● **Compiti**
• a. Nel testo sulle prigioni senza sbarre c'è la frase "Ma Cleubert si trovò ad avere un’opportunità inaspettata e decisiva." Traducila in inglese.
• b. Prosegui il testo sulle prigioni senza sbarre in Brasile, partendo subito dopo la sua ultima frase.

● **Testo da leggere**
━━━━━━━━━━

Prigioni senza sbarre

Prigioni senza sbarre

In Brasile, dove le carceri sono luoghi di violenza e il tasso di recidiva è dell’80%, esistono penitenziari in cui i detenuti riescono davvero a cambiare vita. Il segreto? La fiducia, perché nessuno è irrecuperabile


Cleubert era nato in una famiglia povera e disastrata, sua madre era alcolizzata. A tredici anni era già avviato a una vita da criminale, presto era finito in diversi penitenziari minorili finché, appena compiuta la maggiore età, era stato rinchiuso in carcere con una condanna di quindici anni. Si trattava di una qualunque delle famigerate prigioni brasiliane, luoghi di violenza e di vera e propria tortura, teatri di periodiche, furiose ribellioni dei detenuti e in cui il tasso di recidiva si aggira intorno all’80%.

Ma Cleubert si trovò ad avere un’opportunità inaspettata e decisiva. Fu mandato a scontare gli ultimi due anni e mezzo di pena in una struttura Apac, un carcere gestito cioè da un’Associazione di protezione e assistenza ai condannati, realtà nata 47 anni fa nello Stato di San Paolo e il cui metodo è riconosciuto oggi dall’Onu come una delle migliori pratiche al mondo nel sistema detentivo. Le chiamano “le prigioni senza sbarre”, perché qui i detenuti – definiti “recuperandi” – sono loro stessi responsabili della sicurezza della struttura: non ci sono guardie né armi, i carcerati non sono numeri, delinquenti irrecuperabili, ma persone, a cui è offerta davvero la chance di prendere in mano la propria vita e rivoluzionarla. Di fare i conti con le loro colpe e di superarle, di riconciliarsi con i familiari e con la società, di trasformarsi in uomini e donne nuovi.

━━━━━━━━━━

● **Voci fornite**

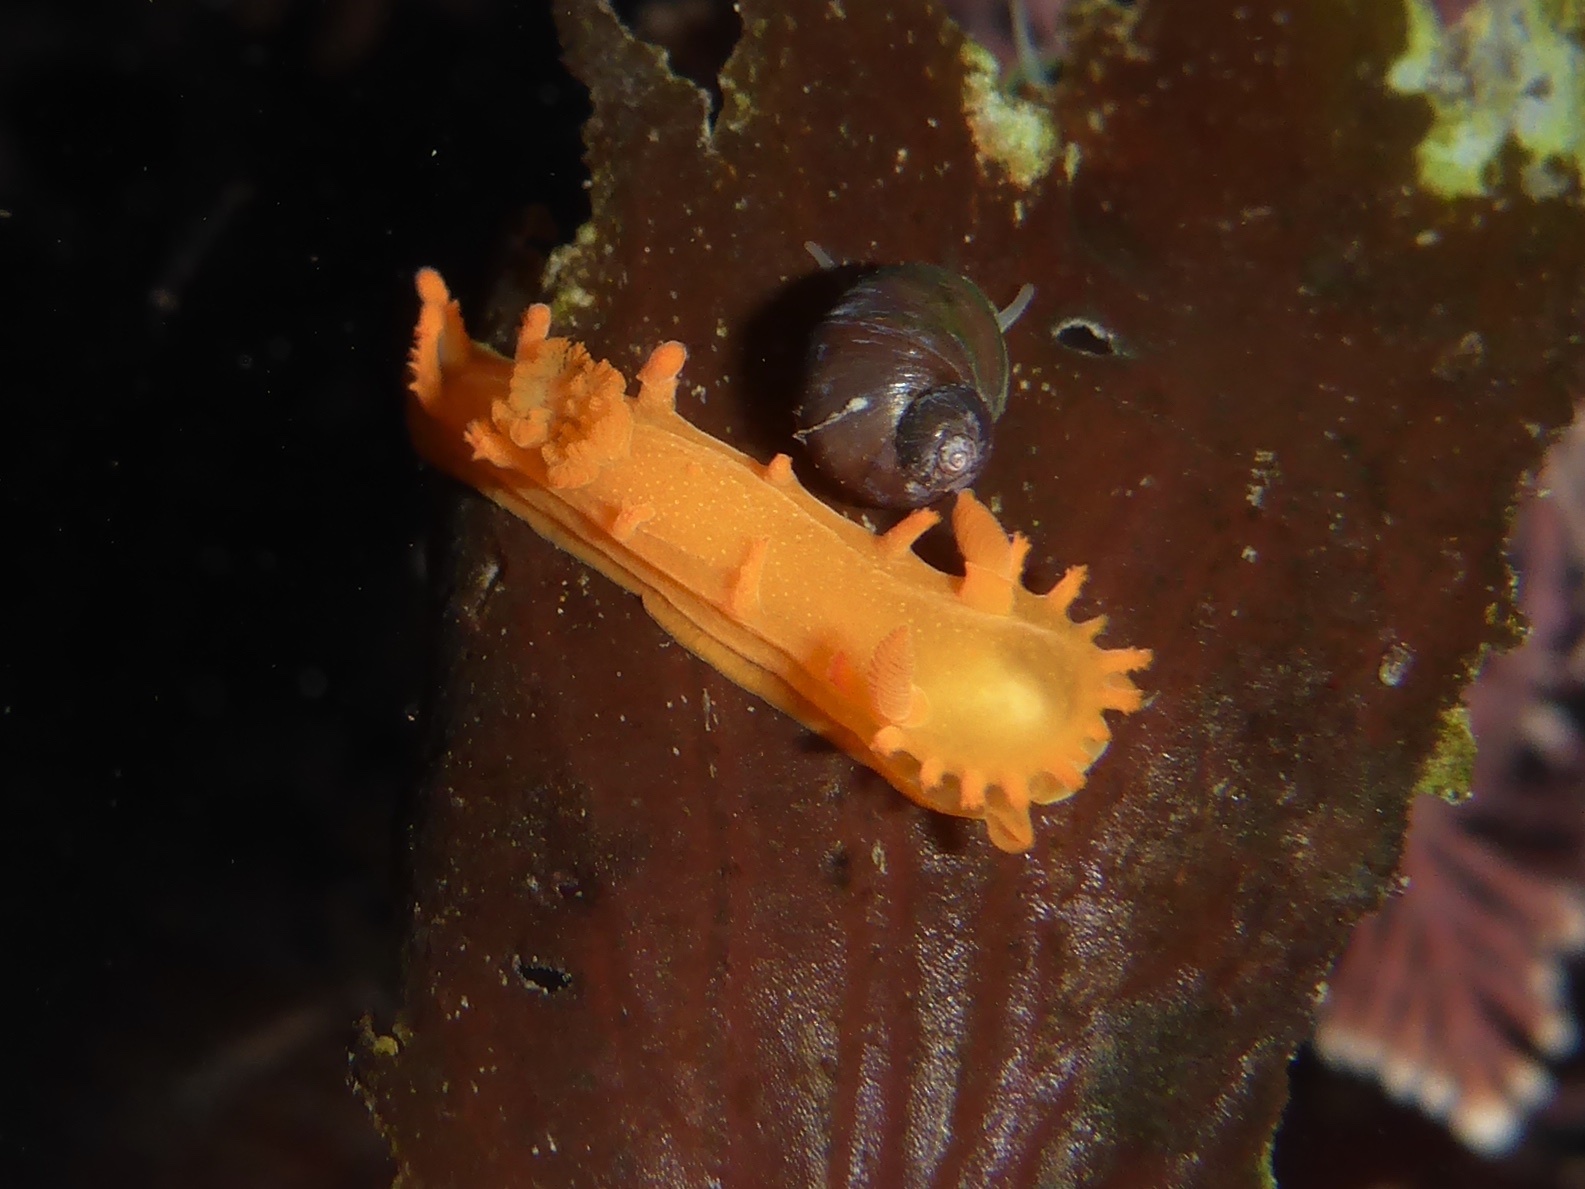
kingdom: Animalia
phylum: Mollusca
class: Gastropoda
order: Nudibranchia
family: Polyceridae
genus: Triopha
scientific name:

━━━━━━━━━━

● **Soluzioni**
• a. But Cleubert found himself with an unexpected and decisive opportunity.

• b.
«È in questo carcere che ho scoperto il vero senso della vita, che cosa vuol dire rispettare il prossimo, che cosa significano le parole amore e famiglia», racconta Cleubert, che oggi si è sposato, è padre di due figli e si prende cura di sua madre. In prigione ha avuto l’opportunità di studiare, si è laureato in giurisprudenza, ora è membro delle Apac di Betim e di Belo Horizonte e dipendente della Fraternità brasiliana di assistenza ai condannati (Fbac), l’organizzazione che promuove il metodo inventato a metà degli anni Settanta dall’avvocato di São José dos Campos Mario Ottoboni per «ammazzare il criminale e salvare l’uomo».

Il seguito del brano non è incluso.